Вечно преследуемые сторожем, жили мы день за днем жизнью индейцев и лодырей, жизнью деревенской детворы, предоставленной самой себе. Бедржих и Анна воровали при всяком удобном случае. Они могли спокойно хвастаться этим дома — за кражу их никогда не наказывали. Но горе им, если их ловили с поличным! Могу сказать — я никогда не воровал. Слишком скоро судьба улыбнулась мне, и из всех низких, грязных Швайцаров сделала меня чем-то лучшим, высшим, исключительным.
Жил в городишке некий Лахманн, богатый старый холостяк, владелец лимонадного заводика. Он был коренаст, низкоросл, страдал подагрой, имел белые моряцкие усы и нос огурцом. Его черные, вечно слезившиеся глазки походили на пуговки ночных туфель. Этот Лахманн, не исчерпавший нежных чувств к потомству, которого ему не было дано, имел две безобидные страсти: он обожал свою собачонку и любил разыгрывать из себя мецената.

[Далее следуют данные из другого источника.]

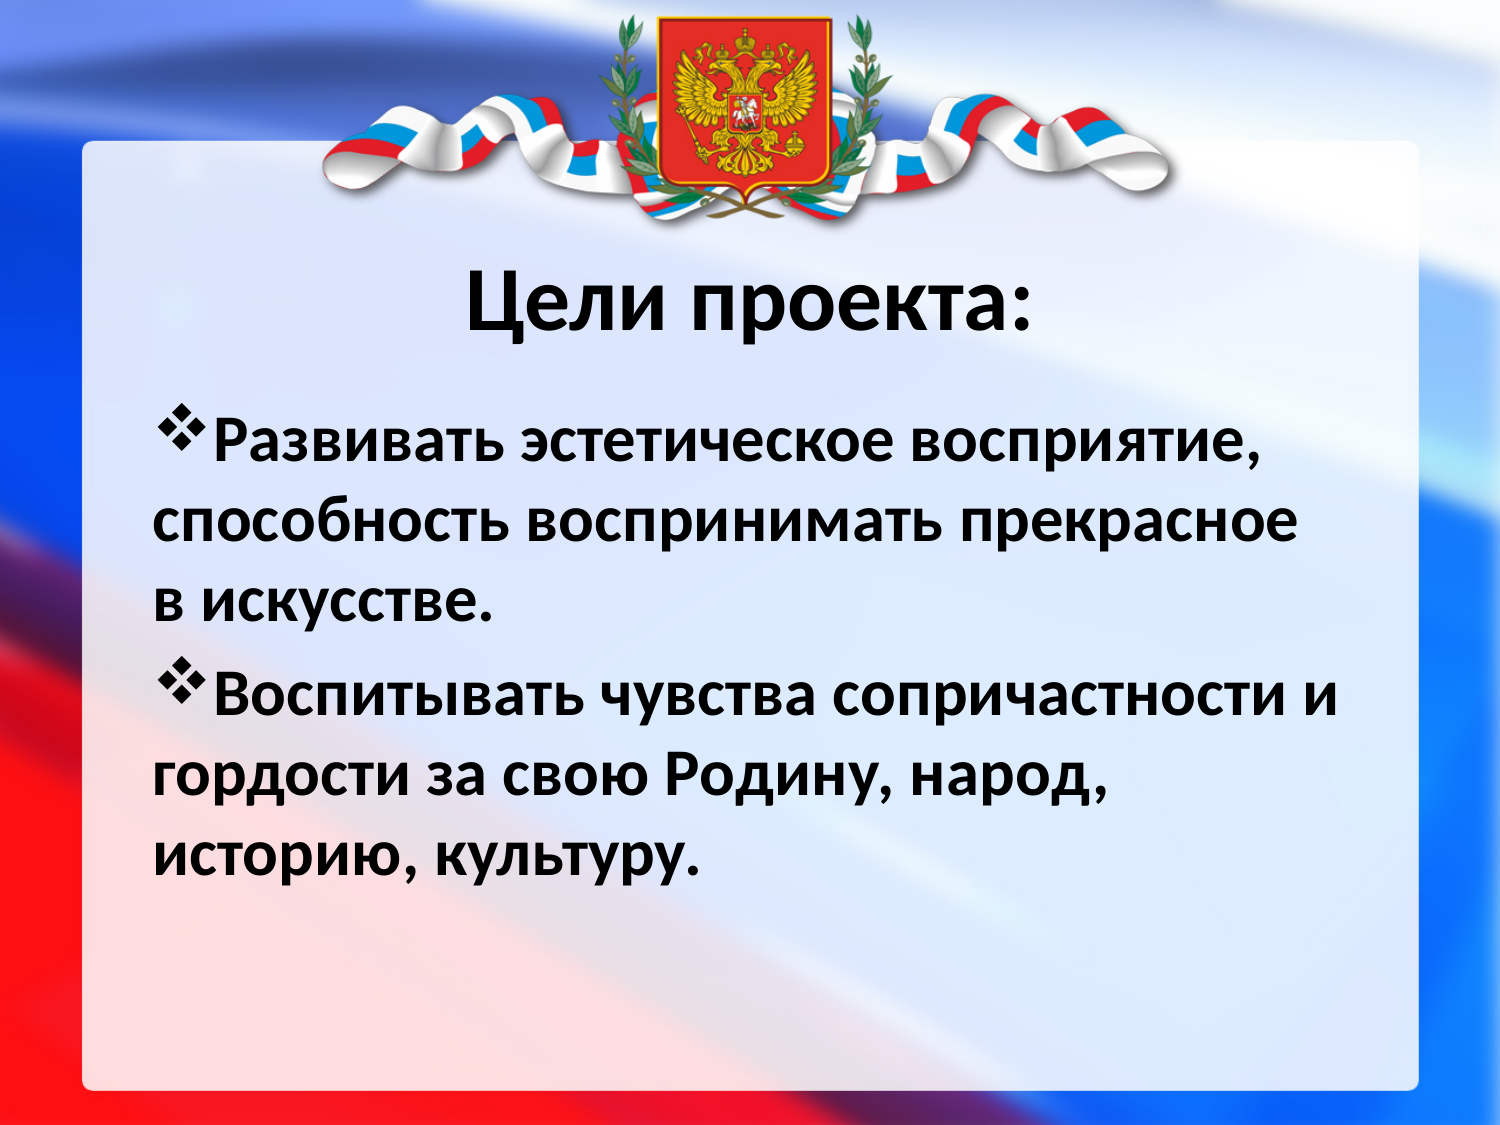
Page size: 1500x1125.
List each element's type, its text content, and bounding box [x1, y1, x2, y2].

subtitle Развивать эстетическое восприятие, способность воспринимать прекрасное в искусстве. Воспитывать чувства сопричастности и гордости за свою Родину, народ, историю, культуру. [137, 387, 1363, 1076]
picture [0, 0, 1500, 1125]
title Цели проекта: [112, 224, 1388, 363]
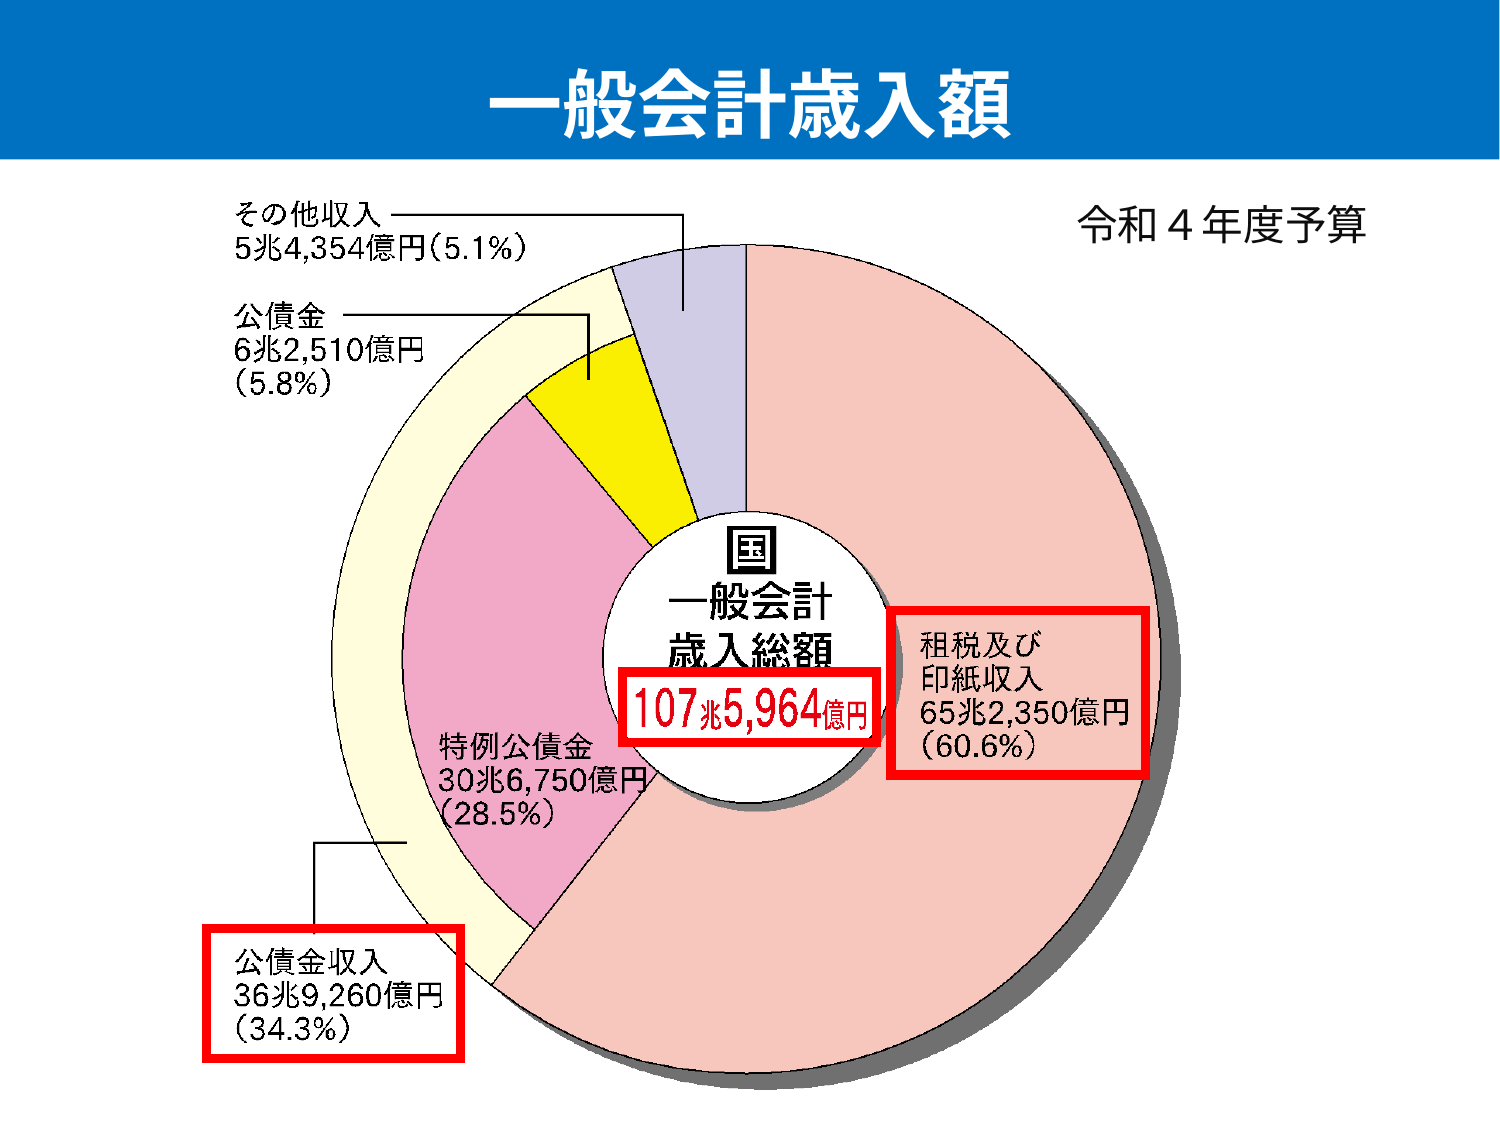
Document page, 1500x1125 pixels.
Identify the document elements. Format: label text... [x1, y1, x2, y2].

Кобелек был толстый, безобразный, облезлый, в сбруе с бубенчиками; зимой на него надевали попонку. Звали его Авдий, он был пятнист, как корова, а глаза у него были трех цветов. Один глаз — обыкновенный карий собачий глаз, другой — наполовину серый, наполовину голубой, как у человека. Авдия ненавидели все, люди и собаки.
На каждое животное, даже самое тупое, находят порой романтические порывы. Авдий, никогда не покидавший дома, вдруг исчез — по причинам, о которых нетрудно догадаться. Его сманила любовь. Он оказался в нашей деревне. Не знаю, как удалось ему избежать внимания городских собак и городских детей. Деревенские сорванцы встретили его градом камней. Авдий кинулся в поле. Дело было осенью, ветер гулял по полям. Мы пасли коз, греясь у костра, пекли картошку. Авдий, убежав от мальчишек, вообразил, что в лице козы Велькоборских он обрел лучшую приятельницу. Коза-то повела себя с ним дружески, зато Франта Велькоборский был к животным жесток до садизма. Едва завидев Авдия, он изловил его. (Дети Велькоборских были того же поля ягоды, что и мы, Швайцары.)
Мало кого в деревне ненавидел я так, как этого Франту. Он меня не переваривал. Он завидовал моим успехам в школе. И как только Авдий заскулил в его руках, я почувствовал себя покровителем собачонки.
Бой протекал по всем правилам. Ногти Франты Велькоборского нанесли мне даже солидную рану, которая эффектно кровоточила. Но Авдия, скулившего и благодарно облизывавшего меня, я отбил. Что делать с ним дальше? Взять домой и тем возбудить алчность отца? Я и сам был не прочь услужить добродушному богатому горожанину. В карманах я всегда носил веревки, нож и прочие необходимые мальчишке вещи. Под моей охраной Авдий на веревке был без дальнейших перипетий доставлен в дом хозяина. Его встретили, как блудного сына. Экономка, перенесшая из-за пропажи собаки страшный домашний скандал, чуть не расцеловала меня.